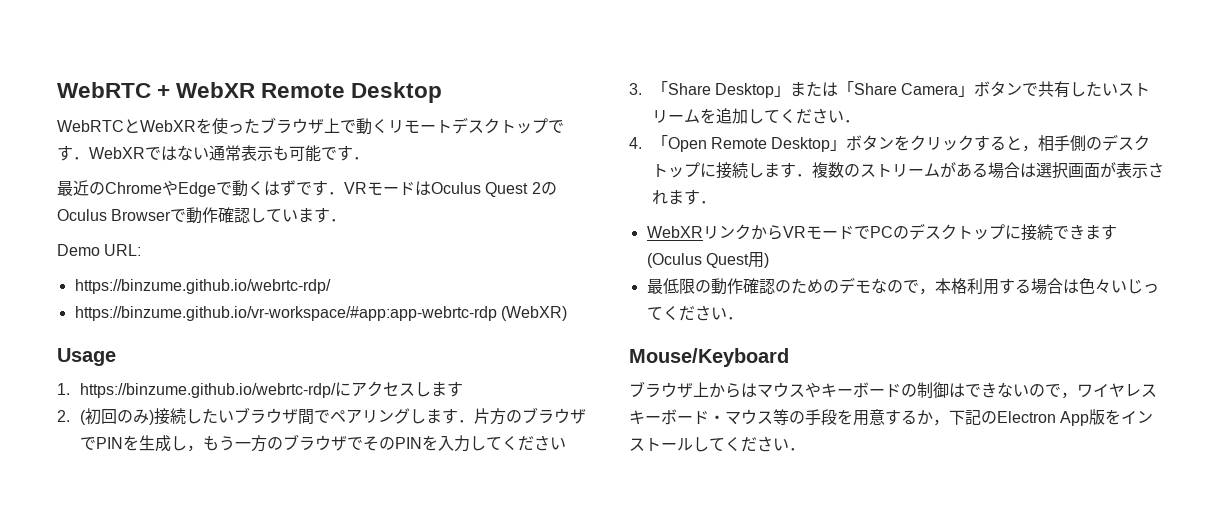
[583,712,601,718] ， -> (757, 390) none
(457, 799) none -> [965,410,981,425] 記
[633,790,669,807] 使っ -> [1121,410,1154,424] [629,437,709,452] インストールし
* * *
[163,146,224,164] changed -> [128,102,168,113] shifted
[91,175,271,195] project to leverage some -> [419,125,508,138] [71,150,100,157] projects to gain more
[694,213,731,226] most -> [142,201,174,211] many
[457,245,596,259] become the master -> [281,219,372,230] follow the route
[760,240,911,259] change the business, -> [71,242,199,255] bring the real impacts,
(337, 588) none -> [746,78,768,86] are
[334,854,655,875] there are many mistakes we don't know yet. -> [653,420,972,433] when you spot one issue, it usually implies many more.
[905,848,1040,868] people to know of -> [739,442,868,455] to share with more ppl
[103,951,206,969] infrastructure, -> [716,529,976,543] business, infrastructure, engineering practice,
---
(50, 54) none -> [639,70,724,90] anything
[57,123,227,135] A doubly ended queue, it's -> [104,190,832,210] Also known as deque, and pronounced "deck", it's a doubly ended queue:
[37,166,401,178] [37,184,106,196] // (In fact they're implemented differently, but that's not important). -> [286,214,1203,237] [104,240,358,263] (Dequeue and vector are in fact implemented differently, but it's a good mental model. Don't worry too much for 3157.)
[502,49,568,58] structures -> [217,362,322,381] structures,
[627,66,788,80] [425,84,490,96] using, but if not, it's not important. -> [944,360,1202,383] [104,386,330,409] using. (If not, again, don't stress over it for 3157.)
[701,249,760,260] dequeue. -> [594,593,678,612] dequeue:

- Problem
Nothing should appear in the answer except the lines above from the line with "[91,175,271,195] project to" through the line with "[103,951,206,969] infrastructure, ->", both included, written out exactly.

- Exercise solution
[91,175,271,195] project to leverage some -> [419,125,508,138] [71,150,100,157] projects to gain more
[694,213,731,226] most -> [142,201,174,211] many
[457,245,596,259] become the master -> [281,219,372,230] follow the route
[760,240,911,259] change the business, -> [71,242,199,255] bring the real impacts,
(337, 588) none -> [746,78,768,86] are
[334,854,655,875] there are many mistakes we don't know yet. -> [653,420,972,433] when you spot one issue, it usually implies many more.
[905,848,1040,868] people to know of -> [739,442,868,455] to share with more ppl
[103,951,206,969] infrastructure, -> [716,529,976,543] business, infrastructure, engineering practice,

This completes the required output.